Description of the task:
Copy the workstation procedure below, everything from "Workstations are only" down to "via personal computers.", replacing "personal computers" with "home computers" each time it occurs.

Overview

Workstations are only to be used for authorized purposes.

Purpose

To provide guidelines on the use of Medical Center workstations and personal computers that access Electronic Protected Health Information (EPHI).

Scope

This procedure applies to all Medical Center employees and customers who access Medical Center resources from HIT managed computers or remotely via personal computers.

Description

Limited personal use is acceptable when it does not impede business functions or consume excessive institutional resources. Workforce members must not use workstations to engage in any activity that is illegal under local, state, federal, or international law or is in violation of policy. See Medical Center Policy 202:Internet and Intranet Access/Usage. Access to workstations with Electronic Protected Health Information (EPHI) must be controlled and authenticated. To minimize risk, standard workstations are configured so that users have limited access to the operating system files and no ability to install new software. Temporary elevated rights can be granted by contacting the HIT Help Desk if additional software is required. In certain rare situations permanent elevated rights can be granted if a valid business need is demonstrated. Requests for permanent elevated rights are submitted by completing the Elevated Rights Customer Agreement.

Only authorized software is permitted to be installed on workstations. Workstations containing EPHI must be located in physically secure areas and their display screens must be positioned so as to prevent unauthorized viewing of EPHI. Workforce members should logoff of applications and secure the workstation when finished (see Automatic Logoff).

Workstations removed from premises must be protected with security controls equivalent to those for on-site workstations. Special precautions must be taken with portable workstations such as laptops and PDAs. The following guidelines must be followed with such systems:

EPHI must not be stored on desktops, laptops or any other portable device unless written approval has been obtained by the Vice President or Dean of the department as stated in University of Virginia IRM-015 Policy : Electronic Storage of Highly Sensitive Data and the information stored is appropriately protected utilizing encryption. See Encryption Guidelines. In addition to encryption, the following safeguards must be deployed:

  • Locking software for unattended laptops must activate after 10 minutes.
  • Laptops and all other portable devices must be carried as carry-on (hand) baggage when workforce members use public transportation. They must be concealed and locked when in private transportation.

Supplied material:
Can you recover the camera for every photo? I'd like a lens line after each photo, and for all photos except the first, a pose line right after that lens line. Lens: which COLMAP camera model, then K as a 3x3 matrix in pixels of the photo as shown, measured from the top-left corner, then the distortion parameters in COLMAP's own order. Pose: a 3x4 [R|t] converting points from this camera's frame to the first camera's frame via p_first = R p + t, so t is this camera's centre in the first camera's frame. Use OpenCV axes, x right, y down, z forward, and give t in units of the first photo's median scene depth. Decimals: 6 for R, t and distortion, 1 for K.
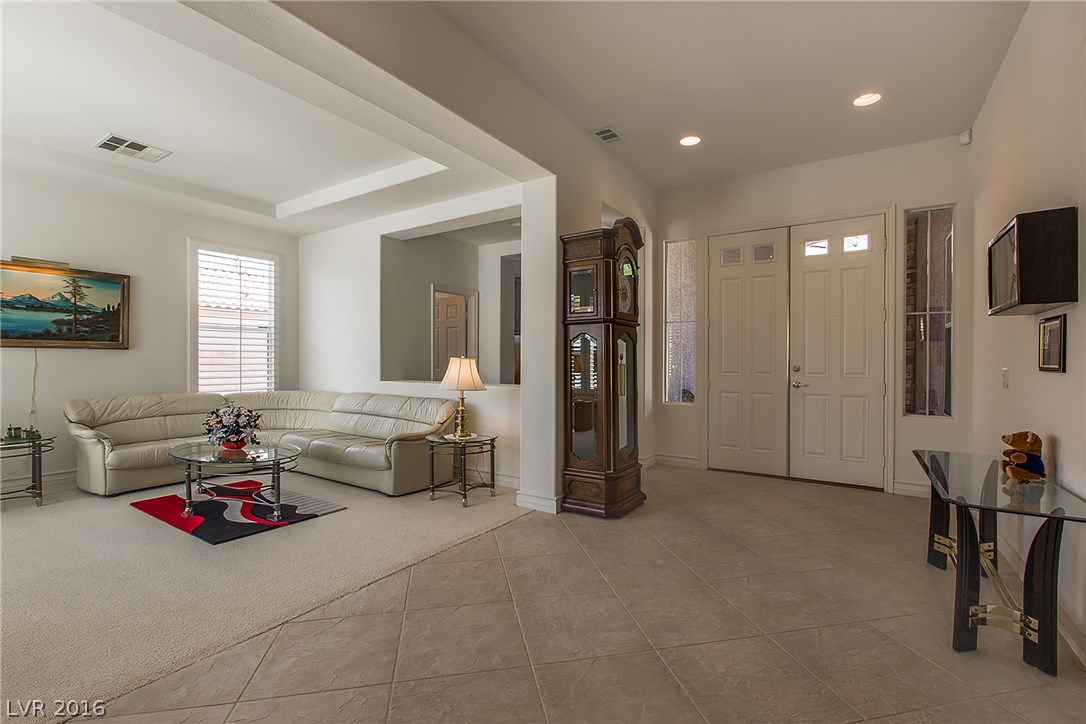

Task result:
Workstations are only to be used for authorized purposes.

Purpose

To provide guidelines on the use of Medical Center workstations and home computers that access Electronic Protected Health Information (EPHI).

Scope

This procedure applies to all Medical Center employees and customers who access Medical Center resources from HIT managed computers or remotely via home computers.